[Instructions for the task] Reproduce the dialogue word for word from "- Are you sure?" to "work, I promise.".

[Quoted passage]
□ □ □ □
Alright, I probably should have told you I failed chemistry at school.
I thought you did a cheesecake.
Yeah, but it has a biscuit base.
It doesn't have to rise.
No chemistry in that.
Look, can we go again? - Yeah, I'll give it another crack.
- Are you sure? Because this you know, this is my daughter's birthday cake.
Yeah, no, it'll be fine.
How hard can it be, right? Yeah, alright.
You'll bring it with you? Yeah, I will.
You going there now, are you? Uh, no, just a couple of things I need to do first.
What are you going to do? - Rarrh! - Whoa! Terrifying.
- And? - And extremely learned.
- Nice.
- Thanks, Dad.
We're going.
Really? I've been doing good work, I promise.
What work? Where's the cake? It's all taken care of, OK? Don't worry.
What, so, are you meeting us there, then? Can you forward me the original documents? I can't find them.
Um, emailing you now.
Pav, what's up? I'm a bit busy.
We've got a serious costume dilemma on our hands here.
□ □ □ □
[Data extracts]
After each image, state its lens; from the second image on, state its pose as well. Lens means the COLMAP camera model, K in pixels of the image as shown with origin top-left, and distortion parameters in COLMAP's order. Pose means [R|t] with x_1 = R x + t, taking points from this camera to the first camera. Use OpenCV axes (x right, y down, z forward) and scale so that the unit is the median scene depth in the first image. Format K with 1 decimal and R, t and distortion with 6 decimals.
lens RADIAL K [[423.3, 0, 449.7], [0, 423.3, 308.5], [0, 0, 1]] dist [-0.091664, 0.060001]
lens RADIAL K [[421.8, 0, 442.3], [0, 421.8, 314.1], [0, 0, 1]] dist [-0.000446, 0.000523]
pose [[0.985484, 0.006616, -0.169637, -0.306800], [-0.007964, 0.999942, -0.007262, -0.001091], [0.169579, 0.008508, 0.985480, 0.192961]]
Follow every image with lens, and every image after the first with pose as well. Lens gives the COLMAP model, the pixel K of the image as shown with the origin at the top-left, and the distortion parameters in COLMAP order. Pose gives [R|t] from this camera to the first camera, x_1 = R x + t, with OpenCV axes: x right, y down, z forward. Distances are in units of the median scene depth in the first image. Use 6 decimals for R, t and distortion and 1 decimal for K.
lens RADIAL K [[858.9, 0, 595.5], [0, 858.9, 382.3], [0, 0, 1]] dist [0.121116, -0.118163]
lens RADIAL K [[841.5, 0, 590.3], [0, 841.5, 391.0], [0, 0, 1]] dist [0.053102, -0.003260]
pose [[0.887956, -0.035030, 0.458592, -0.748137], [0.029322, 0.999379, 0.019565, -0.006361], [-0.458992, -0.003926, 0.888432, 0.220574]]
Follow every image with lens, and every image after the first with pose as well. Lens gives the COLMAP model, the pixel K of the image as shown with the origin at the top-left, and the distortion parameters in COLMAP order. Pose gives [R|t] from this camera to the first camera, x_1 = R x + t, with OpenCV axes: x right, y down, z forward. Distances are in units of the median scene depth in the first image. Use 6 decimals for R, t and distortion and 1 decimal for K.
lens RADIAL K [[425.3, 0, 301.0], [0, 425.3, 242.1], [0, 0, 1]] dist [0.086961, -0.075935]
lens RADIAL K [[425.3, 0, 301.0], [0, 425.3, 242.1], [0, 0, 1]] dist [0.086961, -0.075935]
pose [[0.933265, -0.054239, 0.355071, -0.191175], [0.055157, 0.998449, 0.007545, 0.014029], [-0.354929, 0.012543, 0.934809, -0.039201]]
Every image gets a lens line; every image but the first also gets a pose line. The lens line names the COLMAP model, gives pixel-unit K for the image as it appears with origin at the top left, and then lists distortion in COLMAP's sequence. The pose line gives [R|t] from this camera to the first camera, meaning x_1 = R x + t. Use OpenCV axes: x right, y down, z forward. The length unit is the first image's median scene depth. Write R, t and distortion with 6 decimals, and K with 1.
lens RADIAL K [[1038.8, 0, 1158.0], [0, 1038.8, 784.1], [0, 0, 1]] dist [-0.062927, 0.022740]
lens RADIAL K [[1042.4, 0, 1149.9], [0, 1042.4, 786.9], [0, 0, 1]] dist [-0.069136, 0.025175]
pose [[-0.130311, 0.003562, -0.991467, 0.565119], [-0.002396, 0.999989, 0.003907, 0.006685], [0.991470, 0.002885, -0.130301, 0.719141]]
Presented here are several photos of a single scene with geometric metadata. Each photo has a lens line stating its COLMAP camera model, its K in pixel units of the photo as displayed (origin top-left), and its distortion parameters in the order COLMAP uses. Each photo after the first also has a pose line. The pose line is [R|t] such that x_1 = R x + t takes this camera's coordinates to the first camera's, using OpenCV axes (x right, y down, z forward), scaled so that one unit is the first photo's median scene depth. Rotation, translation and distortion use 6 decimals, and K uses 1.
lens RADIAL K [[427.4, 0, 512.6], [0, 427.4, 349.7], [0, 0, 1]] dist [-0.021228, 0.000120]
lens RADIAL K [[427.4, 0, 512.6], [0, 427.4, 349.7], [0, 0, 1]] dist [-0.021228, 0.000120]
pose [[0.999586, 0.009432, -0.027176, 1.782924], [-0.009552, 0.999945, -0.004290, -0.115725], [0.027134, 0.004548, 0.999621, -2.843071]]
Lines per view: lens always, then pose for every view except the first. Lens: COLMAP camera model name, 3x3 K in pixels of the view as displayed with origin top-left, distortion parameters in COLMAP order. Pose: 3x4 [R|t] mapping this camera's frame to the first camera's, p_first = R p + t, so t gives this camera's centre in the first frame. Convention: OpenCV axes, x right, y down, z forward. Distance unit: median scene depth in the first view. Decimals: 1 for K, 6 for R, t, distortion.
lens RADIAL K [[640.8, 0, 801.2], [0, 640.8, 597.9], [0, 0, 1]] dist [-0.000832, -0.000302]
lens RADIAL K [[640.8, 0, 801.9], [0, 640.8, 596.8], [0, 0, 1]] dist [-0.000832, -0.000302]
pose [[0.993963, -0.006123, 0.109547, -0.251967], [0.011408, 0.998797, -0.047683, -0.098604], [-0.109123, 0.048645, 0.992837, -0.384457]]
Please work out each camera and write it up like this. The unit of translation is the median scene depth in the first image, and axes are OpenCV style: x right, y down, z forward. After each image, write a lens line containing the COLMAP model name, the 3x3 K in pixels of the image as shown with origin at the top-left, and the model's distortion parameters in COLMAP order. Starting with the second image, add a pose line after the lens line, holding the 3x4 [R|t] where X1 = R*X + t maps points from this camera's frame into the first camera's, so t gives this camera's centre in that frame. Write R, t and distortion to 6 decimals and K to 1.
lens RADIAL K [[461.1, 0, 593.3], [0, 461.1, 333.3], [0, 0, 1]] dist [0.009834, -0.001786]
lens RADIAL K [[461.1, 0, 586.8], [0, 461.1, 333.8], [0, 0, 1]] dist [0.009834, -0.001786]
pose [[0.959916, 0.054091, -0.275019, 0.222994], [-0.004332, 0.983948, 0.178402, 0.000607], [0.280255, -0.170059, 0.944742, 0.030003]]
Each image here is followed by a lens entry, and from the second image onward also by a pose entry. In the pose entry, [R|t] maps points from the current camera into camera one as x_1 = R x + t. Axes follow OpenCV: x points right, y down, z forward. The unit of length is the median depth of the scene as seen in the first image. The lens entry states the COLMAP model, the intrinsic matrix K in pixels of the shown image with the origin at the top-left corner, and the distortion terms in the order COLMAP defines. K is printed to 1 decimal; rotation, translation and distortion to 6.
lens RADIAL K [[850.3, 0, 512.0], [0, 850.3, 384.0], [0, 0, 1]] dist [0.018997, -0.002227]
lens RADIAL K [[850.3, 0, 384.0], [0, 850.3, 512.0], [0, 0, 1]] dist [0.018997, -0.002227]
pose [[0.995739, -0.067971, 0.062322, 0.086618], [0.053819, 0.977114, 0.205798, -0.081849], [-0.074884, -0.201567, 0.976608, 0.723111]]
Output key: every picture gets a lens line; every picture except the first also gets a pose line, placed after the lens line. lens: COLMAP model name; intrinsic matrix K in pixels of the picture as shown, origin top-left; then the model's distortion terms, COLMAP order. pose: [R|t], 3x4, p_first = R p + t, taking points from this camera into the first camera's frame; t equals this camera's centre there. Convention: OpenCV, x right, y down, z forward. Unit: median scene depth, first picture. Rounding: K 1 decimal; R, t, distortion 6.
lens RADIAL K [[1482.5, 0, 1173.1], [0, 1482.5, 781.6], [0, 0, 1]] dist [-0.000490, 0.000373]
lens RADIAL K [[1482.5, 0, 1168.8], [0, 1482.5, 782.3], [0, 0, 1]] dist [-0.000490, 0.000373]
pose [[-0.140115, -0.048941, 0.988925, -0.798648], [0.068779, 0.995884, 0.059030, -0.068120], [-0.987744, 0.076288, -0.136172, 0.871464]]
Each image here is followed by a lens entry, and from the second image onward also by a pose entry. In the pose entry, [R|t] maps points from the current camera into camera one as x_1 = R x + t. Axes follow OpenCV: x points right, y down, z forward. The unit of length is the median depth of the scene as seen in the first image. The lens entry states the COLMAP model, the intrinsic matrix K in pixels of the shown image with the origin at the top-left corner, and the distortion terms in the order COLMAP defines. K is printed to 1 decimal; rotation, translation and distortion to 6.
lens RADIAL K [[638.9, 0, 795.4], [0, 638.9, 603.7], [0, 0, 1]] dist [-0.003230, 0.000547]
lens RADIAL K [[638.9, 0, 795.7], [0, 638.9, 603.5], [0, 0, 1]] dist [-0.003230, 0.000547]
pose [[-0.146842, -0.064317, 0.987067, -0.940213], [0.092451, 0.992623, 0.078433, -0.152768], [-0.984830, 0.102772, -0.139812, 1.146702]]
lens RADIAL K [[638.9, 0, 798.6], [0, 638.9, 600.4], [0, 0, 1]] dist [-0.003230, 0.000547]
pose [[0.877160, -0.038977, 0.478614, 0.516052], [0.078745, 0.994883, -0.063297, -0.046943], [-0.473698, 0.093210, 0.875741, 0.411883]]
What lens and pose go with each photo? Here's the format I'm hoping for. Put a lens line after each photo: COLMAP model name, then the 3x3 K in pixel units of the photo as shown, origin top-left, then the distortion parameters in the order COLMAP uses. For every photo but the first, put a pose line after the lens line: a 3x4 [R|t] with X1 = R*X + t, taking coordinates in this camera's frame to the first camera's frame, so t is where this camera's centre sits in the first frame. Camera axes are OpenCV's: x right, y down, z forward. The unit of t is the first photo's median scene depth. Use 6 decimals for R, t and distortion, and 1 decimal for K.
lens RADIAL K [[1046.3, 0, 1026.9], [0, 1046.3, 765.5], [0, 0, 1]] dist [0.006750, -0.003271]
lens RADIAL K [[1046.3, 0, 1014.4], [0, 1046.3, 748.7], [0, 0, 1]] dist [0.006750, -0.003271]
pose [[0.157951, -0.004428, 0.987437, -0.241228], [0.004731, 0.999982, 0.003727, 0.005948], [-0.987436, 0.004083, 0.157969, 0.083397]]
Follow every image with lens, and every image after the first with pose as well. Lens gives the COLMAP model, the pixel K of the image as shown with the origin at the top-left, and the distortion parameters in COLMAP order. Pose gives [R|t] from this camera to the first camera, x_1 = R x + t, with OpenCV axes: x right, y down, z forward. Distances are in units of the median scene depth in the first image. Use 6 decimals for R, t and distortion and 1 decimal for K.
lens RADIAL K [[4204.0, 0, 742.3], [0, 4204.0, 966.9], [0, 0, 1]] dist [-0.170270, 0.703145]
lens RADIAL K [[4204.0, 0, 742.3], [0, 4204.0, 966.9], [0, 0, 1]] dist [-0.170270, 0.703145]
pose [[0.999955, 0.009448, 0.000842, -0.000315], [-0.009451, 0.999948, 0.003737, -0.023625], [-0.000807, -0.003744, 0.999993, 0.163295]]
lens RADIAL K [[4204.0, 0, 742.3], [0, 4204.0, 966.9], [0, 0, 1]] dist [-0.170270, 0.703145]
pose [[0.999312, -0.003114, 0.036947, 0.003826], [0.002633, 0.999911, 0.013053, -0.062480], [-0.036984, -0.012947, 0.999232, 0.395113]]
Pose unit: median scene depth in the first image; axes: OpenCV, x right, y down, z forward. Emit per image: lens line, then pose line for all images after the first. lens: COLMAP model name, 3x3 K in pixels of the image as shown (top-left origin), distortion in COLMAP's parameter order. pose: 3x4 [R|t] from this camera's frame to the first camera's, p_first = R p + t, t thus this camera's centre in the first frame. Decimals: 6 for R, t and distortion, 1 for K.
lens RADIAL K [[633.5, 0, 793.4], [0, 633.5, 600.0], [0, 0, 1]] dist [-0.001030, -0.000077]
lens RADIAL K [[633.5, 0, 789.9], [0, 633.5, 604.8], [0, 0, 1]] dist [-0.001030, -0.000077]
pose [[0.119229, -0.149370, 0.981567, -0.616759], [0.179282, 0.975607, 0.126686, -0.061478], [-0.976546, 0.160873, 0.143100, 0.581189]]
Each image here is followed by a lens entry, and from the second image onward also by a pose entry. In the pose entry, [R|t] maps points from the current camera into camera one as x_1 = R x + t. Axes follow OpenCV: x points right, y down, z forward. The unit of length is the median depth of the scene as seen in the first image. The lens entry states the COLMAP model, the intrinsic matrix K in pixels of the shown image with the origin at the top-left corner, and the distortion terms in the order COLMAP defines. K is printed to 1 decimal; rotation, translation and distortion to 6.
□ □ □ □
[Expected output]
- Are you sure? Because this you know, this is my daughter's birthday cake.
Yeah, no, it'll be fine.
How hard can it be, right? Yeah, alright.
You'll bring it with you? Yeah, I will.
You going there now, are you? Uh, no, just a couple of things I need to do first.
What are you going to do? - Rarrh! - Whoa! Terrifying.
- And? - And extremely learned.
- Nice.
- Thanks, Dad.
We're going.
Really? I've been doing good work, I promise.